Tymczasem Ewa Szuba z olsztyńskiego oddziału NFZ zajmująca się przyjmowaniem skarg informuje, że dotąd pacjenci ze Szczytna nie zgłaszali żadnych zastrzeżeń do działań „Vita – Medu”.

– Skargi do nas owszem wpływały, ale nie od chorych, lecz od świadczeniodawców – mówi, sugerując, że cała sprawa to wewnętrzna walka pomiędzy niepublicznymi zakładami opieki zdrowotnej. Dodaje, że w nowej przychodni przeprowadzono kontrolę deklaracji. Żadnych uchybień jednak nie stwierdzono.

PRZYKRA SPRAWA

Konfliktem w szczycieńskim środowisku medycznym zajęła się już Warmińsko-Mazurska Izba Lekarska w Olsztynie. Jak mówi jej prezes Marek Zabłocki, sprawa jest badana na dwóch płaszczyznach. - Rozpatruje ją komisja etyki lekarskiej, wszczęte zostało także postępowanie przez rzecznika odpowiedzialności zawodowej – informuje nas prezes Zabłocki. Dodaje, że izba dąży do tego, aby obie strony spotkały się w towarzystwie mediatora i wypracowały kompromis.

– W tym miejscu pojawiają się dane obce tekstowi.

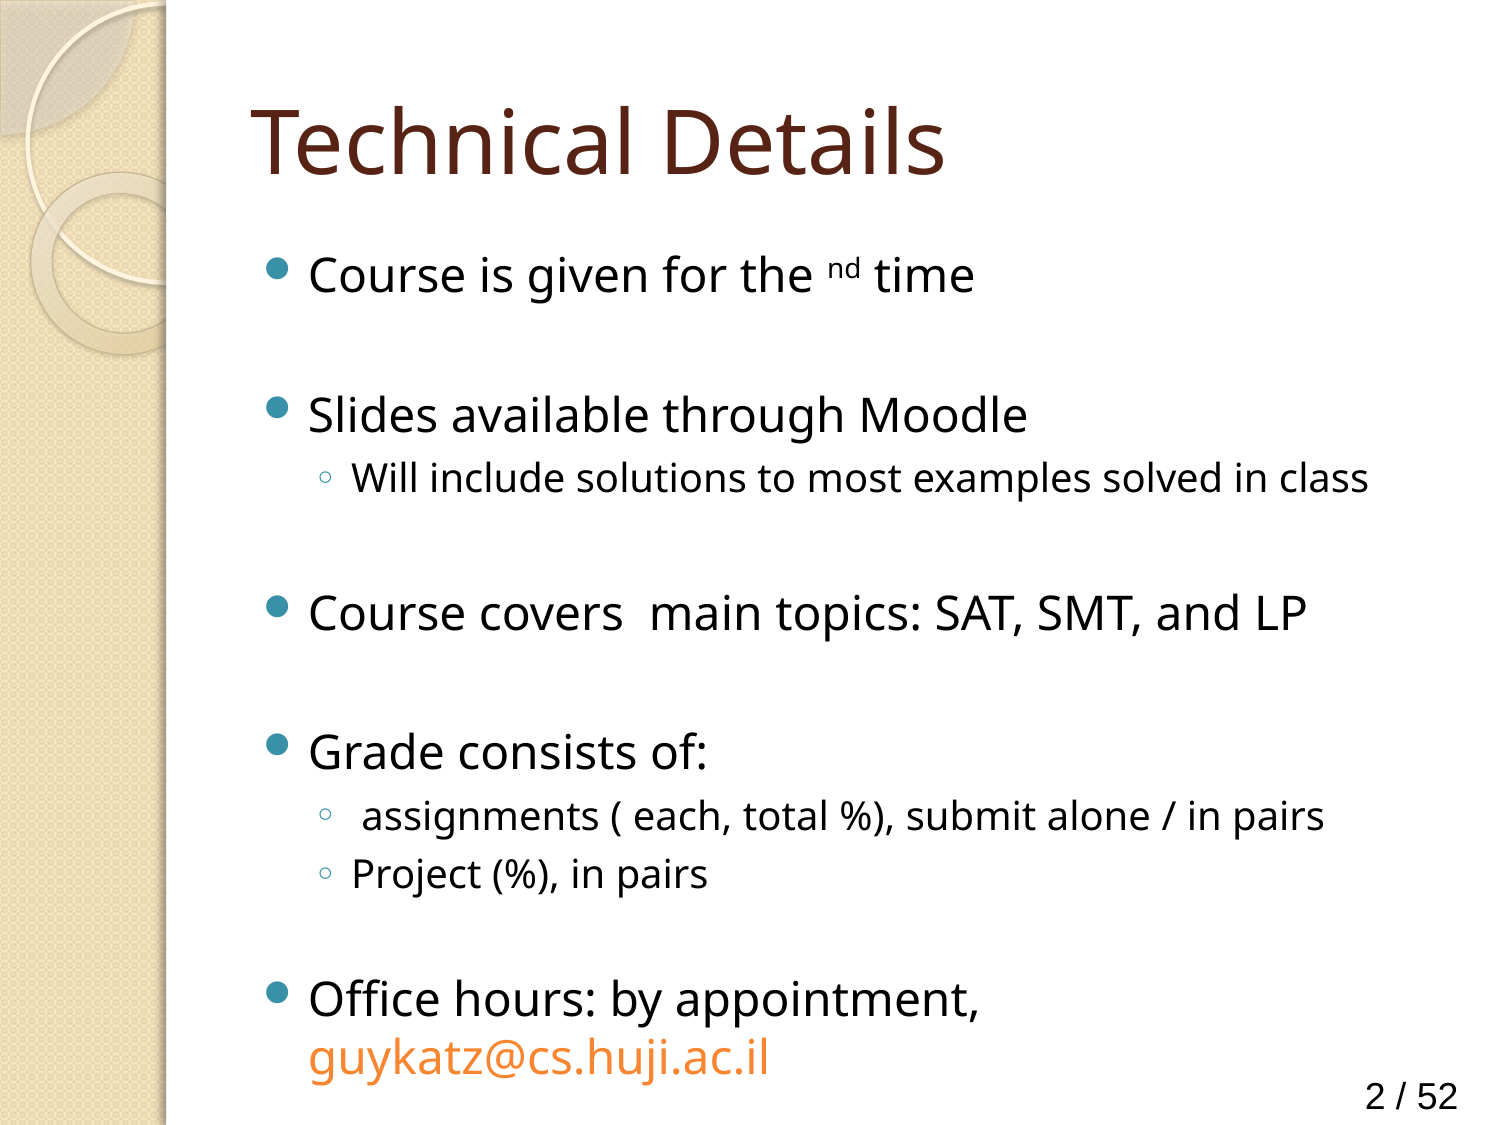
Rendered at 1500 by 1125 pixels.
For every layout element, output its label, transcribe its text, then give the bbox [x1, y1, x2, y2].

- Dla nas to przykra sprawa, tym bardziej, że zakres konfliktu się rozszerza. Odbija się on coraz szerszym echem w środowisku lokalnym – mówi Marek Zabłocki. Przyznaje, że do podobnych sytuacji nie dochodzi w środowiskach lekarskich często.

- Obawiam się jednak, że tego rodzaju konflikty w POZ-ach będą się nasilały, bo są zwykle związane z powstawaniem nowych podmiotów i walką o rynek.